§ **DATA TO EXAMINE**
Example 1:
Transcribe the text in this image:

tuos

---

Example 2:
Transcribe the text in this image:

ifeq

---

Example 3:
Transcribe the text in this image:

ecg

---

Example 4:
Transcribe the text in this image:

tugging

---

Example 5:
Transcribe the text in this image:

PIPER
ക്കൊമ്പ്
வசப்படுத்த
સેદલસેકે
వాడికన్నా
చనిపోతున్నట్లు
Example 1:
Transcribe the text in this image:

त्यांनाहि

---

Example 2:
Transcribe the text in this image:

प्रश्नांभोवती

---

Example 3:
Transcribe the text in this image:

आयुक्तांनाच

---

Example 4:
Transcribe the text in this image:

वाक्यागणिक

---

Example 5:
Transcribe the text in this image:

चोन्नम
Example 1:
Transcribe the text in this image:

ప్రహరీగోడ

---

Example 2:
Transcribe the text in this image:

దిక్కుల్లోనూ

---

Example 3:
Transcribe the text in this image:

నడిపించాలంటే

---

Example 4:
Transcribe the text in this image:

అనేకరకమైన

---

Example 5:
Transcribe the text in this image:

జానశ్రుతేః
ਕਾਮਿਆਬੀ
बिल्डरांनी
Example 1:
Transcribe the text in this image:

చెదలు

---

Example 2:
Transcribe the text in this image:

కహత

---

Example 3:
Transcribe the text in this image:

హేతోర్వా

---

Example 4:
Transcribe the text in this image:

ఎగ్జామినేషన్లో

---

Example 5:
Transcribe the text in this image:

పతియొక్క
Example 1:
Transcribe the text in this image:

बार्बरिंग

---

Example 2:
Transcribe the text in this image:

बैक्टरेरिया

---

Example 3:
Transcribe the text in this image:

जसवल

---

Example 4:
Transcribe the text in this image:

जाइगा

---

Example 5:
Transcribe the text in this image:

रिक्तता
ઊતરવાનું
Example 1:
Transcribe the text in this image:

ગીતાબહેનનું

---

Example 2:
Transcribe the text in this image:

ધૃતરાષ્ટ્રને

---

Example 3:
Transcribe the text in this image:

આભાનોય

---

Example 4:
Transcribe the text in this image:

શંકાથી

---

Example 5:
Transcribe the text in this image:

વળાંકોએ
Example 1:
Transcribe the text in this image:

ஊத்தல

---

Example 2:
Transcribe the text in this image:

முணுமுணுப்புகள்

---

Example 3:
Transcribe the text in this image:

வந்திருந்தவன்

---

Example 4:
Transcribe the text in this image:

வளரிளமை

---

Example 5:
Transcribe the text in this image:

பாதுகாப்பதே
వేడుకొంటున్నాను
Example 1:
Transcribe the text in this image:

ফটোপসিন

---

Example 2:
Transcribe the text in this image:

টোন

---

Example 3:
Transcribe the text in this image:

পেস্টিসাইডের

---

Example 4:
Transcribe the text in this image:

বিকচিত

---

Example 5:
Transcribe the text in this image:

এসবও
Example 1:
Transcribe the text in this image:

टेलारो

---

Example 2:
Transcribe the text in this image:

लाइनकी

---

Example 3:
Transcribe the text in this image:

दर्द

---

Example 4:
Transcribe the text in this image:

§ **WORK INSTRUCTION**
Each of the lines above should be printed again precisely as it reads.

§ **ANSWER TO THIS EXERCISE**
Example 1:
Transcribe the text in this image:

tuos

---

Example 2:
Transcribe the text in this image:

ifeq

---

Example 3:
Transcribe the text in this image:

ecg

---

Example 4:
Transcribe the text in this image:

tugging

---

Example 5:
Transcribe the text in this image:

PIPER
ക്കൊമ്പ്
வசப்படுத்த
સેદલસેકે
వాడికన్నా
చనిపోతున్నట్లు
Example 1:
Transcribe the text in this image:

त्यांनाहि

---

Example 2:
Transcribe the text in this image:

प्रश्नांभोवती

---

Example 3:
Transcribe the text in this image:

आयुक्तांनाच

---

Example 4:
Transcribe the text in this image:

वाक्यागणिक

---

Example 5:
Transcribe the text in this image:

चोन्नम
Example 1:
Transcribe the text in this image:

ప్రహరీగోడ

---

Example 2:
Transcribe the text in this image:

దిక్కుల్లోనూ

---

Example 3:
Transcribe the text in this image:

నడిపించాలంటే

---

Example 4:
Transcribe the text in this image:

అనేకరకమైన

---

Example 5:
Transcribe the text in this image:

జానశ్రుతేః
ਕਾਮਿਆਬੀ
बिल्डरांनी
Example 1:
Transcribe the text in this image:

చెదలు

---

Example 2:
Transcribe the text in this image:

కహత

---

Example 3:
Transcribe the text in this image:

హేతోర్వా

---

Example 4:
Transcribe the text in this image:

ఎగ్జామినేషన్లో

---

Example 5:
Transcribe the text in this image:

పతియొక్క
Example 1:
Transcribe the text in this image:

बार्बरिंग

---

Example 2:
Transcribe the text in this image:

बैक्टरेरिया

---

Example 3:
Transcribe the text in this image:

जसवल

---

Example 4:
Transcribe the text in this image:

जाइगा

---

Example 5:
Transcribe the text in this image:

रिक्तता
ઊતરવાનું
Example 1:
Transcribe the text in this image:

ગીતાબહેનનું

---

Example 2:
Transcribe the text in this image:

ધૃતરાષ્ટ્રને

---

Example 3:
Transcribe the text in this image:

આભાનોય

---

Example 4:
Transcribe the text in this image:

શંકાથી

---

Example 5:
Transcribe the text in this image:

વળાંકોએ
Example 1:
Transcribe the text in this image:

ஊத்தல

---

Example 2:
Transcribe the text in this image:

முணுமுணுப்புகள்

---

Example 3:
Transcribe the text in this image:

வந்திருந்தவன்

---

Example 4:
Transcribe the text in this image:

வளரிளமை

---

Example 5:
Transcribe the text in this image:

பாதுகாப்பதே
వేడుకొంటున్నాను
Example 1:
Transcribe the text in this image:

ফটোপসিন

---

Example 2:
Transcribe the text in this image:

টোন

---

Example 3:
Transcribe the text in this image:

পেস্টিসাইডের

---

Example 4:
Transcribe the text in this image:

বিকচিত

---

Example 5:
Transcribe the text in this image:

এসবও
Example 1:
Transcribe the text in this image:

टेलारो

---

Example 2:
Transcribe the text in this image:

लाइनकी

---

Example 3:
Transcribe the text in this image:

दर्द

---

Example 4:
Transcribe the text in this image:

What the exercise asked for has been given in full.